TRY IT:
Only one stretch of the records below is wanted: the lines from the one holding "#1320, status: Dev -> Test" through the one holding "#1639, status: Dev -> Selected". Return it exactly, both ends included.

DATA LISTING:
• • • •

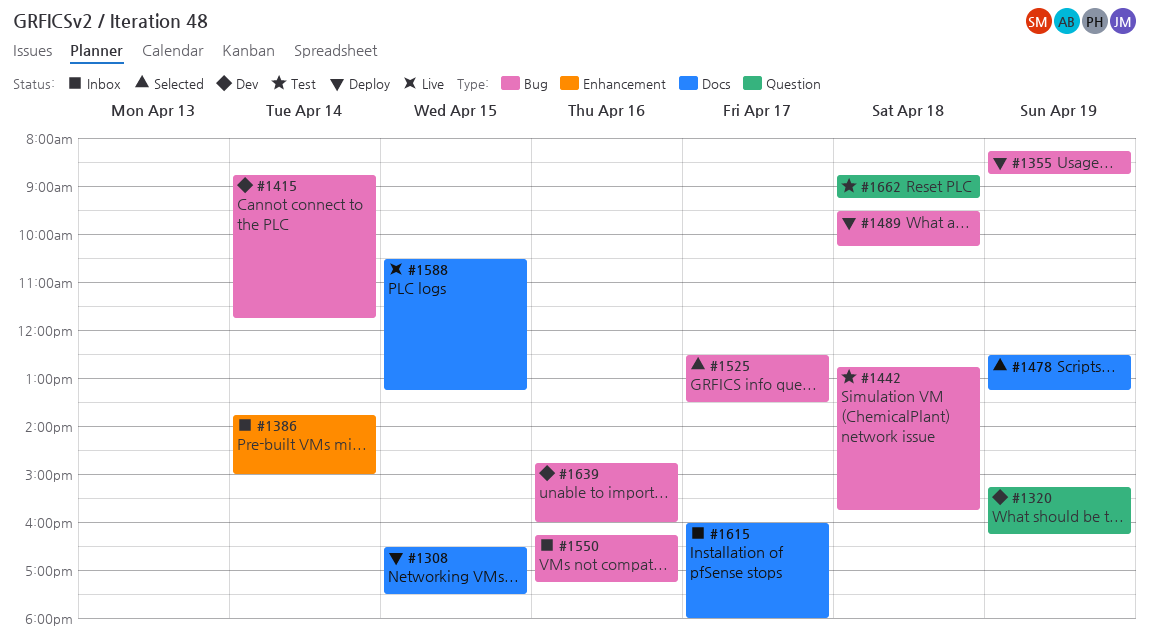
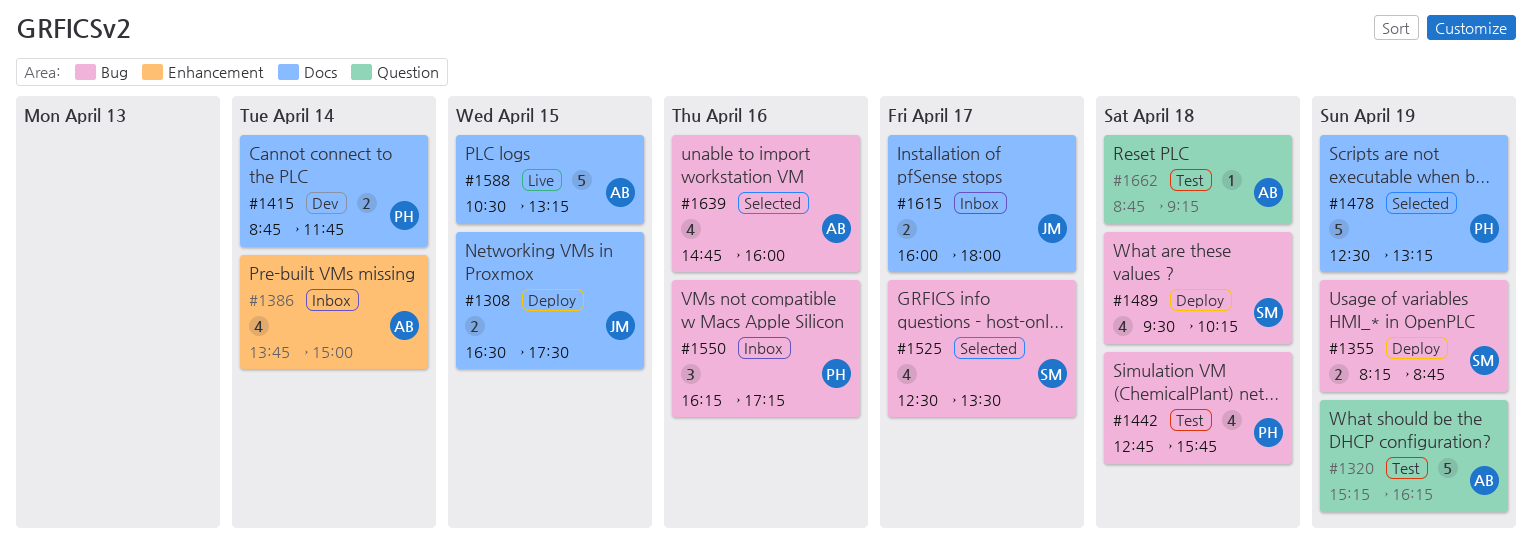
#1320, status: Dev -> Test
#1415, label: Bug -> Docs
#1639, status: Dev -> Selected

• • • •

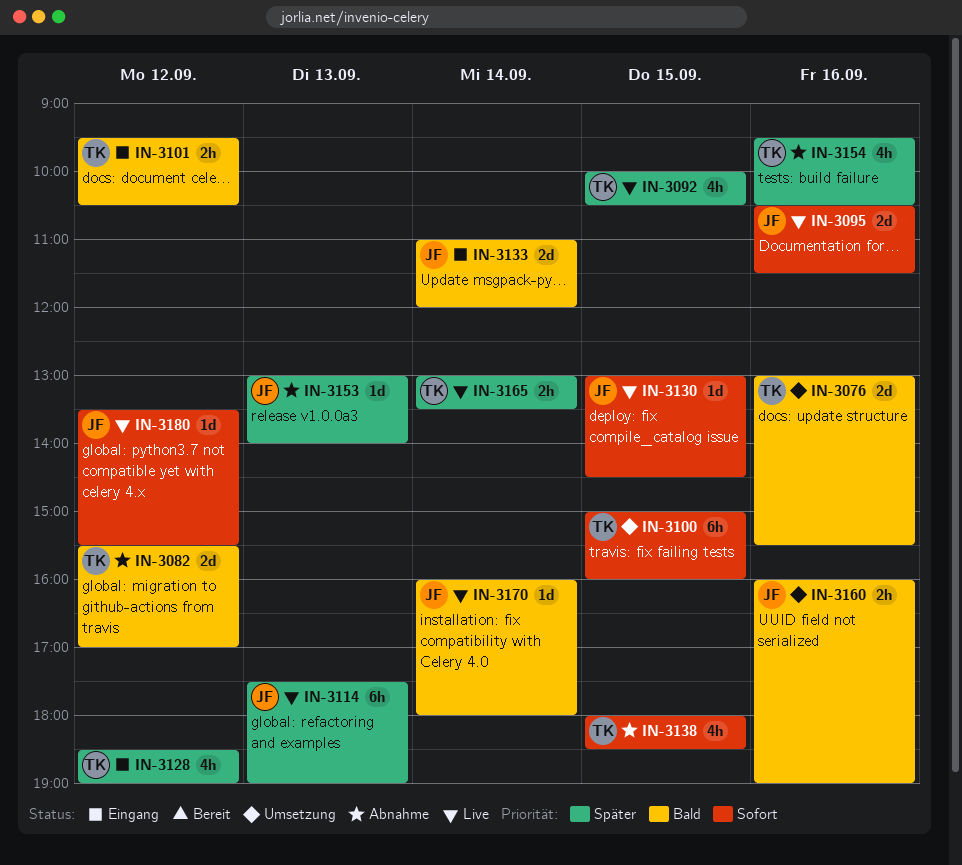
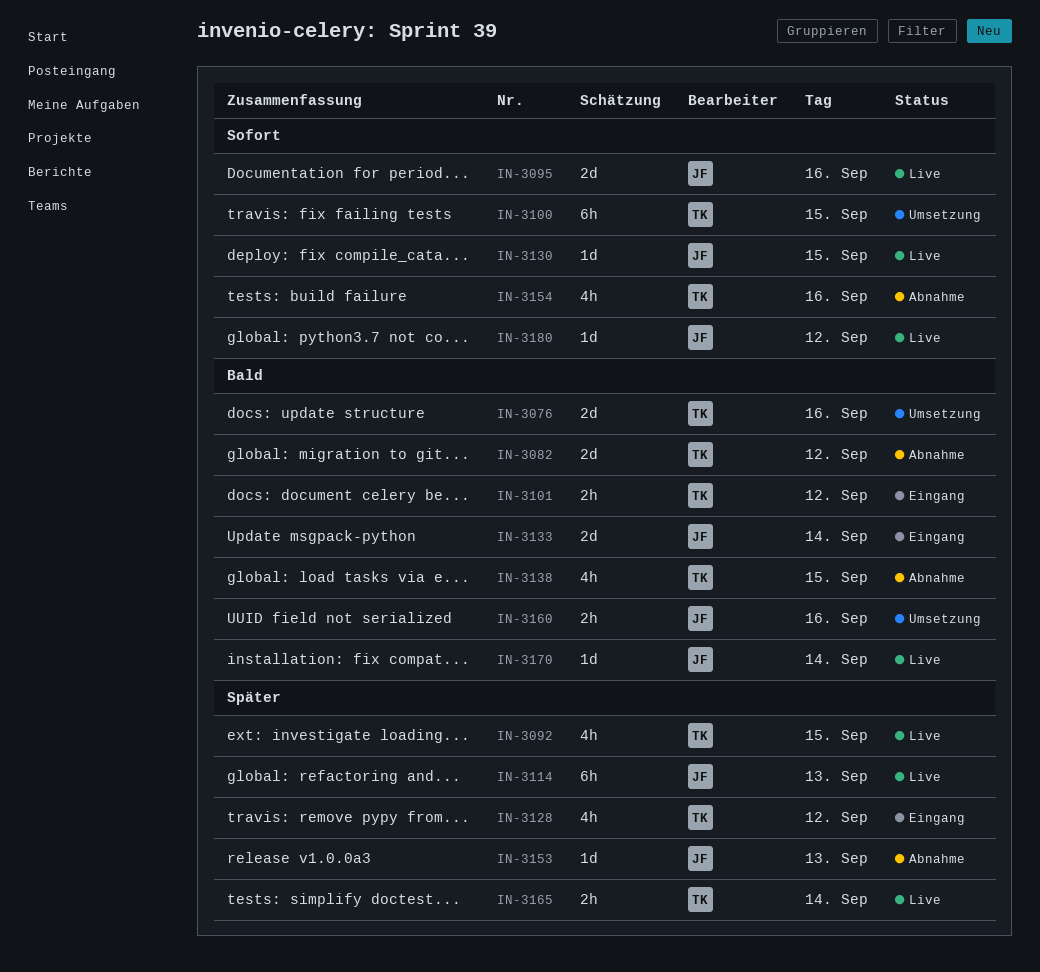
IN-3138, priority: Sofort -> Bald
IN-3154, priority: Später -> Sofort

• • • •

THE ANSWER:
#1320, status: Dev -> Test
#1415, label: Bug -> Docs
#1639, status: Dev -> Selected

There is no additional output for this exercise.